# Provided data:
★ ★ ★ ★

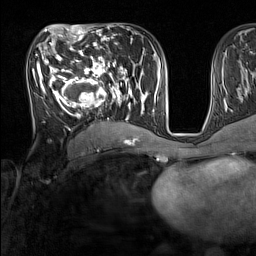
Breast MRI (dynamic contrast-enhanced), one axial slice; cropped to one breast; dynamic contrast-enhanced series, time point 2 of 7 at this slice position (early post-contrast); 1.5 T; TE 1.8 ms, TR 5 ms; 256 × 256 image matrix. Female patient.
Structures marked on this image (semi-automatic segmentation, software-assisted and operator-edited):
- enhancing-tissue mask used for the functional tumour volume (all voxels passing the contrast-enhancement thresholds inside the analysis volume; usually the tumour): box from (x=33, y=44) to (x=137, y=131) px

★ ★ ★ ★

# What the exercise asks:
Everything in the listing above is to be given again exactly, apart from the pictures.

# Output below:
Breast MRI (dynamic contrast-enhanced), one axial slice; cropped to one breast; dynamic contrast-enhanced series, time point 2 of 7 at this slice position (early post-contrast); 1.5 T; TE 1.8 ms, TR 5 ms; 256 × 256 image matrix. Female patient.
Structures marked on this image (semi-automatic segmentation, software-assisted and operator-edited):
- enhancing-tissue mask used for the functional tumour volume (all voxels passing the contrast-enhancement thresholds inside the analysis volume; usually the tumour): box from (x=33, y=44) to (x=137, y=131) px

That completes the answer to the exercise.